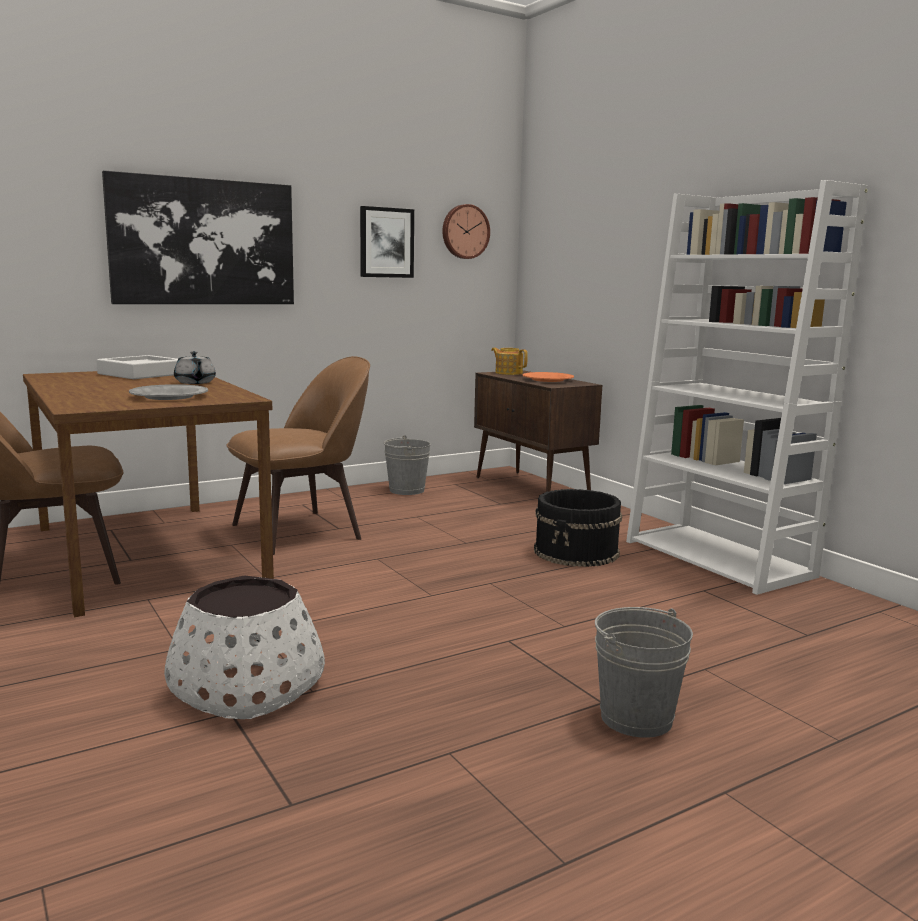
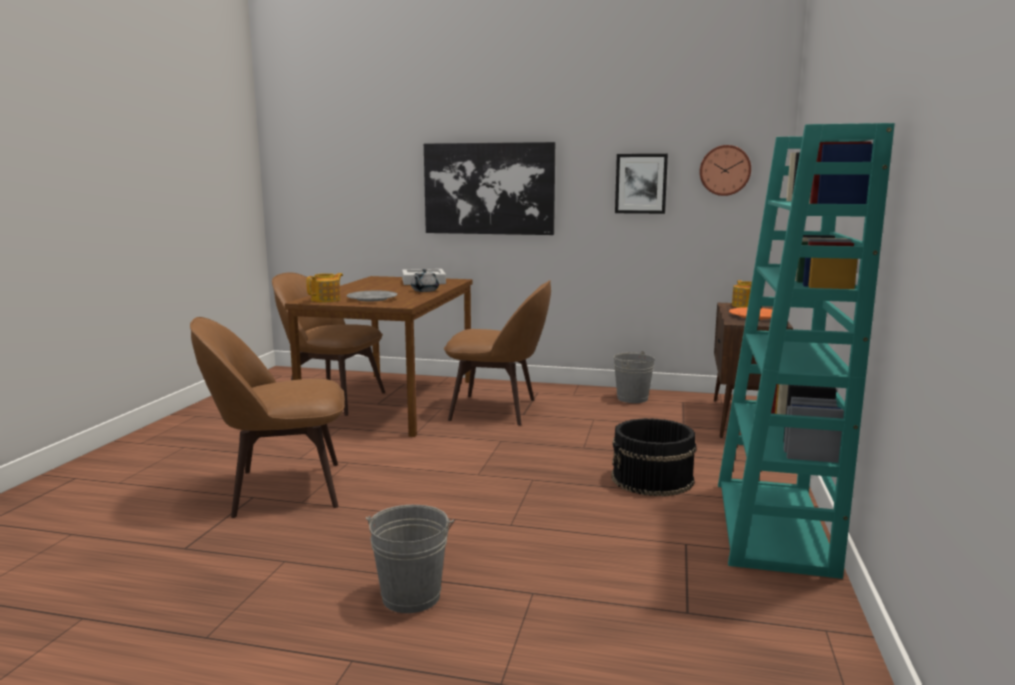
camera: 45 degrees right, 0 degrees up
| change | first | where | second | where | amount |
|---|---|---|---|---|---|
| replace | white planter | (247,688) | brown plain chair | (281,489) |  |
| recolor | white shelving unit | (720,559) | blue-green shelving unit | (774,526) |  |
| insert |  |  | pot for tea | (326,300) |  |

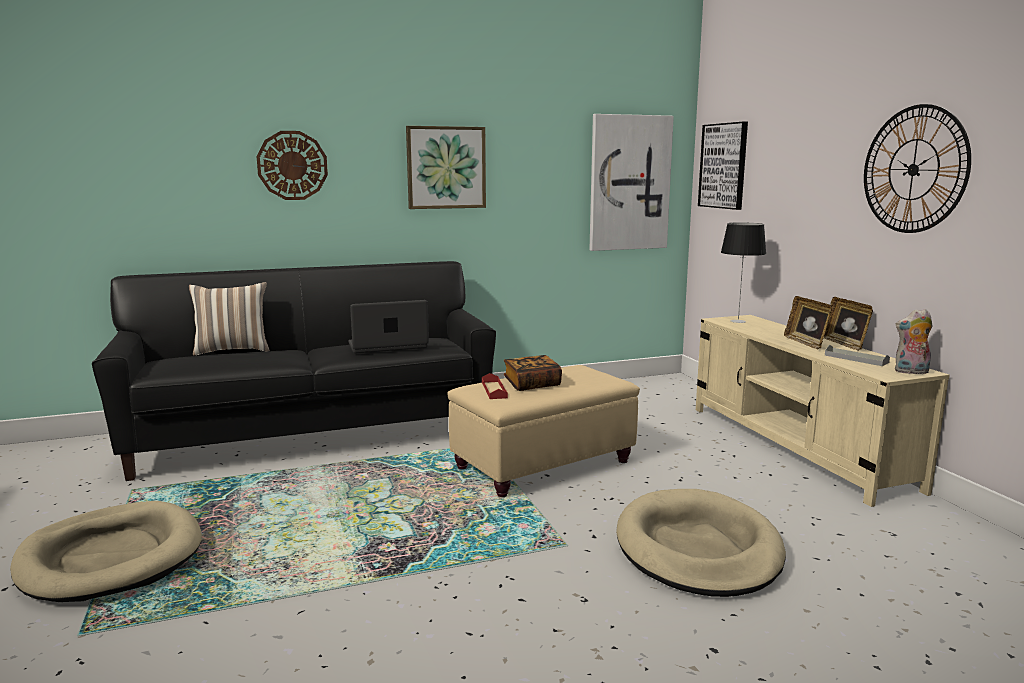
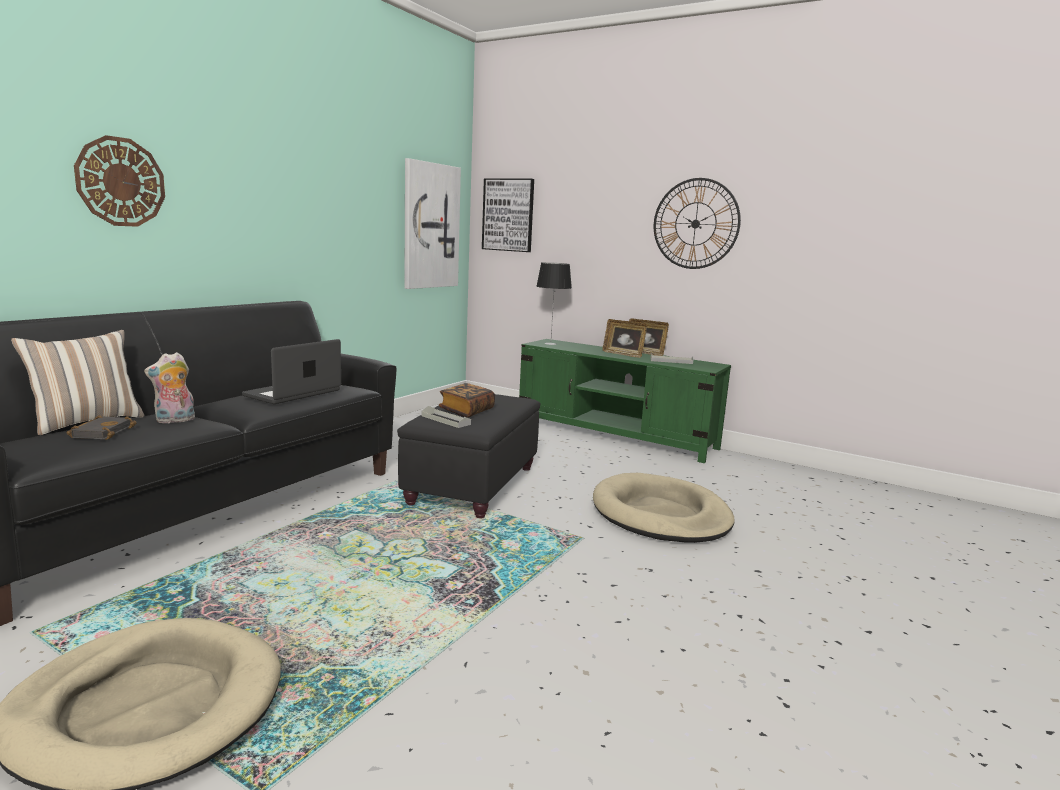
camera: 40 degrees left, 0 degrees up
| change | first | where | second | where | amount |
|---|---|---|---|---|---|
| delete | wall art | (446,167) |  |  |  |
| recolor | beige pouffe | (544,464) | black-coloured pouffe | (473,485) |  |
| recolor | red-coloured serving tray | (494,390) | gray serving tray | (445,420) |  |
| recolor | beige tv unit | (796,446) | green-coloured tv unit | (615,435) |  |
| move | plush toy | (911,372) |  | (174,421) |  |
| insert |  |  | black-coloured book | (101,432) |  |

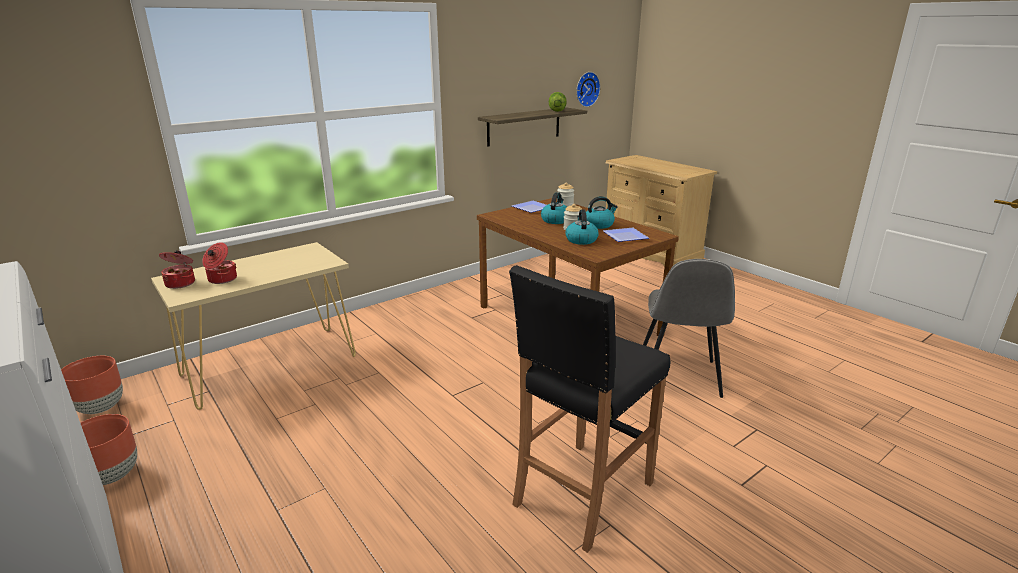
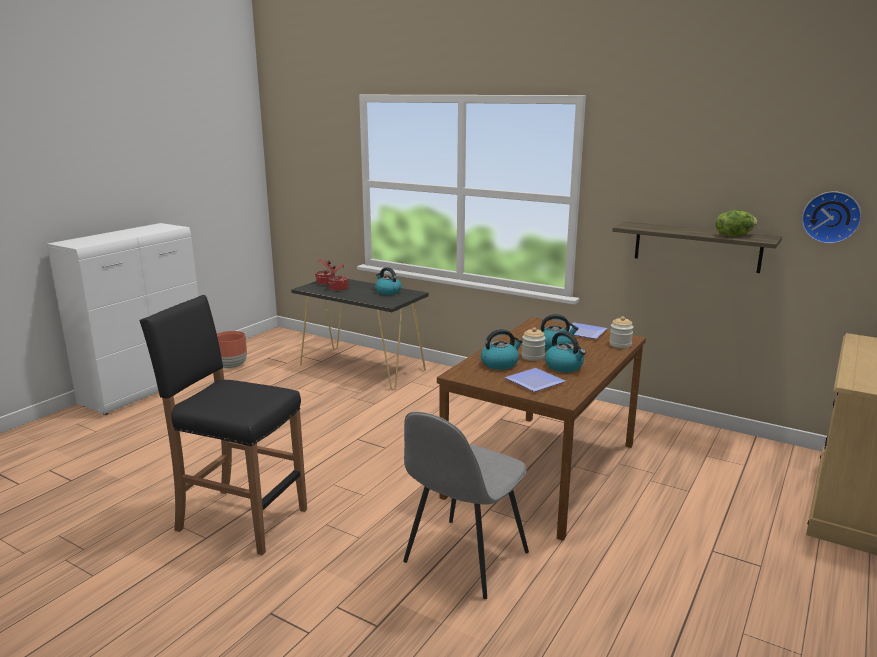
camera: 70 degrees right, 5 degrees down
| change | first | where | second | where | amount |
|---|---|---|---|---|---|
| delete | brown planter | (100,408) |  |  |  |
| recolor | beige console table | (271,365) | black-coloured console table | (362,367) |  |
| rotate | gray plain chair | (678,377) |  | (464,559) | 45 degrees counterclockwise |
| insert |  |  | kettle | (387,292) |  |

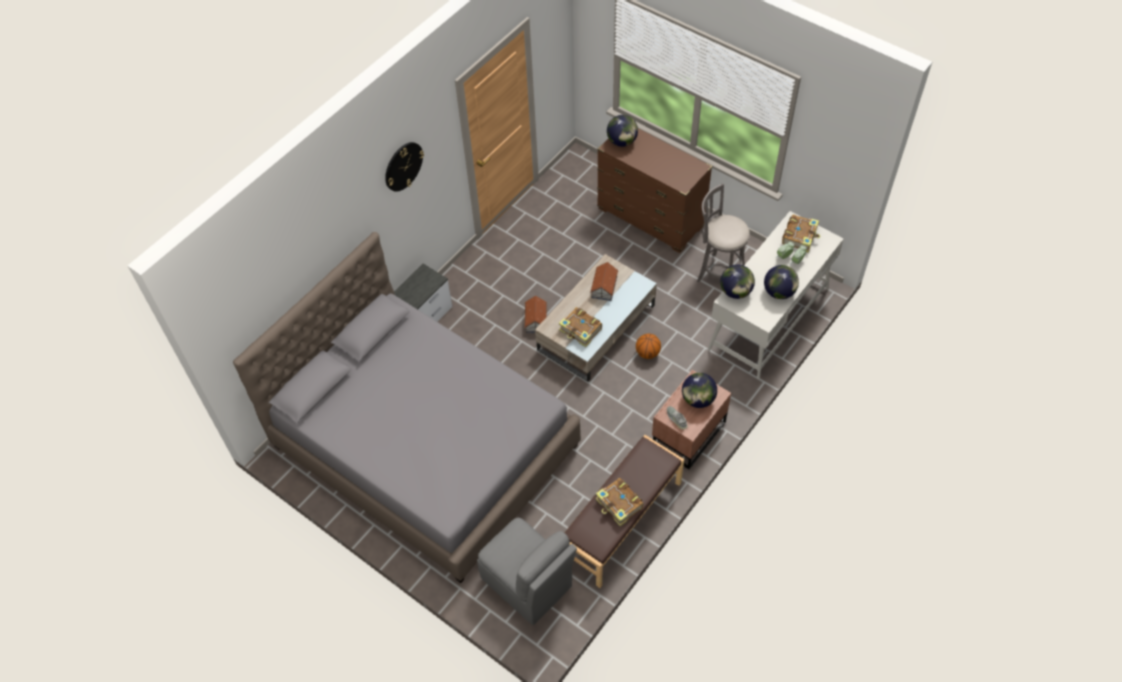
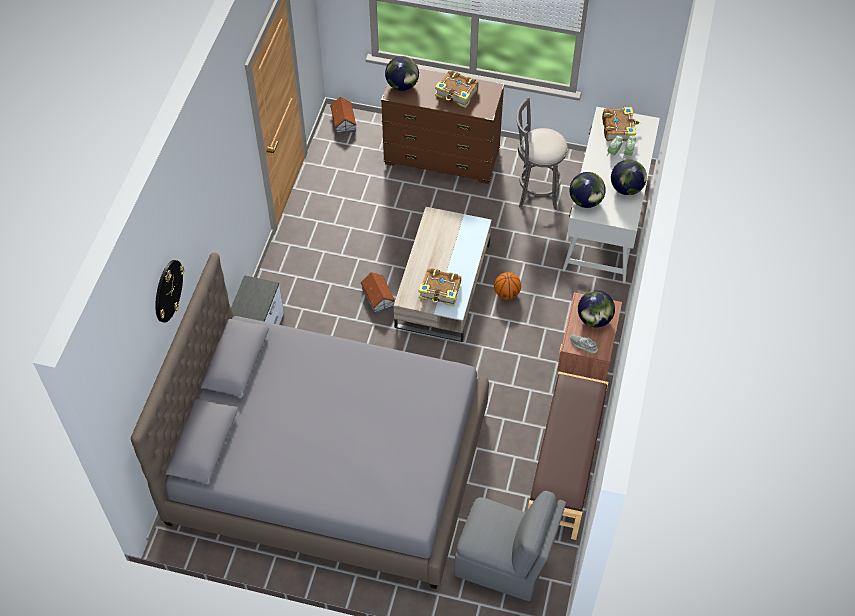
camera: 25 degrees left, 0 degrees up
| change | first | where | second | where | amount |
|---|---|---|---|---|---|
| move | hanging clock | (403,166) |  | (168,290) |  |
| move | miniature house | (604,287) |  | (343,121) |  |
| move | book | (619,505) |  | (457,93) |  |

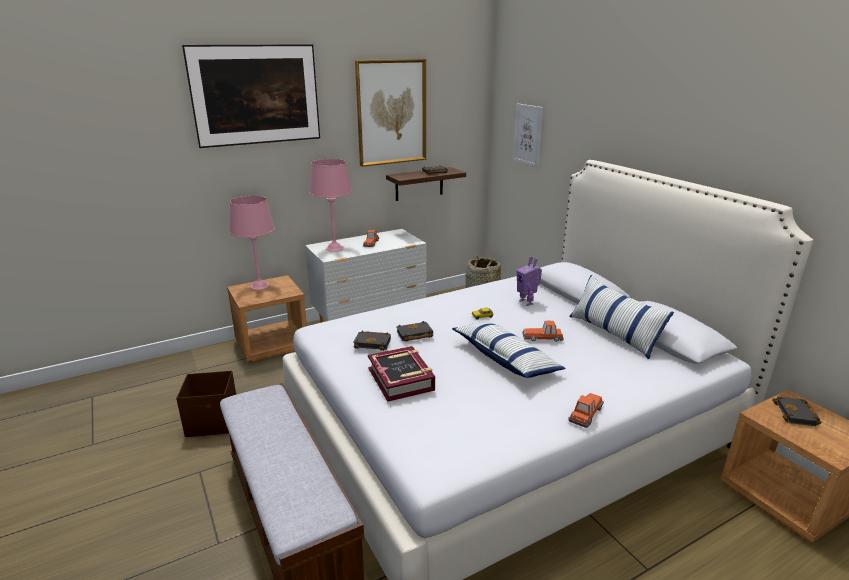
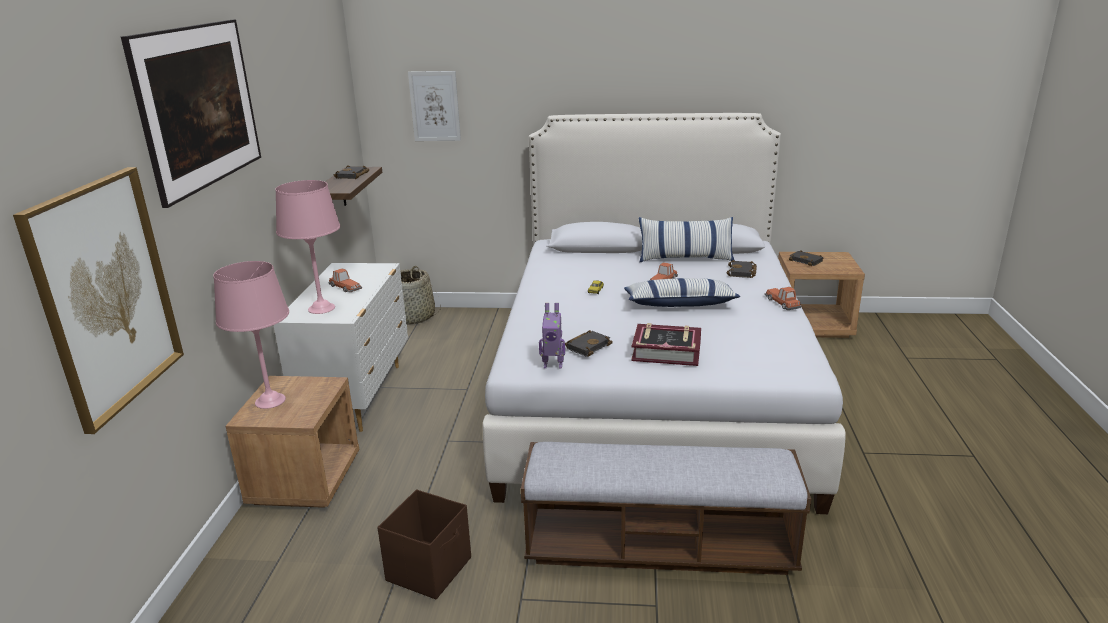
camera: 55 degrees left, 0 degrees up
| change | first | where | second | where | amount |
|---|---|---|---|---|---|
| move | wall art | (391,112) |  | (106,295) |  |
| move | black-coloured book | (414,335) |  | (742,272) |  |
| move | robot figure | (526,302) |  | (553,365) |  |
===
- [REQUIREMENT]: Everything in the records goes into your answer exactly, except the pictures.

- [SOLUTION TO THIS EXERCISE]:
camera: 45 degrees right, 0 degrees up
| change | first | where | second | where | amount |
|---|---|---|---|---|---|
| replace | white planter | (247,688) | brown plain chair | (281,489) |  |
| recolor | white shelving unit | (720,559) | blue-green shelving unit | (774,526) |  |
| insert |  |  | pot for tea | (326,300) |  |

camera: 40 degrees left, 0 degrees up
| change | first | where | second | where | amount |
|---|---|---|---|---|---|
| delete | wall art | (446,167) |  |  |  |
| recolor | beige pouffe | (544,464) | black-coloured pouffe | (473,485) |  |
| recolor | red-coloured serving tray | (494,390) | gray serving tray | (445,420) |  |
| recolor | beige tv unit | (796,446) | green-coloured tv unit | (615,435) |  |
| move | plush toy | (911,372) |  | (174,421) |  |
| insert |  |  | black-coloured book | (101,432) |  |

camera: 70 degrees right, 5 degrees down
| change | first | where | second | where | amount |
|---|---|---|---|---|---|
| delete | brown planter | (100,408) |  |  |  |
| recolor | beige console table | (271,365) | black-coloured console table | (362,367) |  |
| rotate | gray plain chair | (678,377) |  | (464,559) | 45 degrees counterclockwise |
| insert |  |  | kettle | (387,292) |  |

camera: 25 degrees left, 0 degrees up
| change | first | where | second | where | amount |
|---|---|---|---|---|---|
| move | hanging clock | (403,166) |  | (168,290) |  |
| move | miniature house | (604,287) |  | (343,121) |  |
| move | book | (619,505) |  | (457,93) |  |

camera: 55 degrees left, 0 degrees up
| change | first | where | second | where | amount |
|---|---|---|---|---|---|
| move | wall art | (391,112) |  | (106,295) |  |
| move | black-coloured book | (414,335) |  | (742,272) |  |
| move | robot figure | (526,302) |  | (553,365) |  |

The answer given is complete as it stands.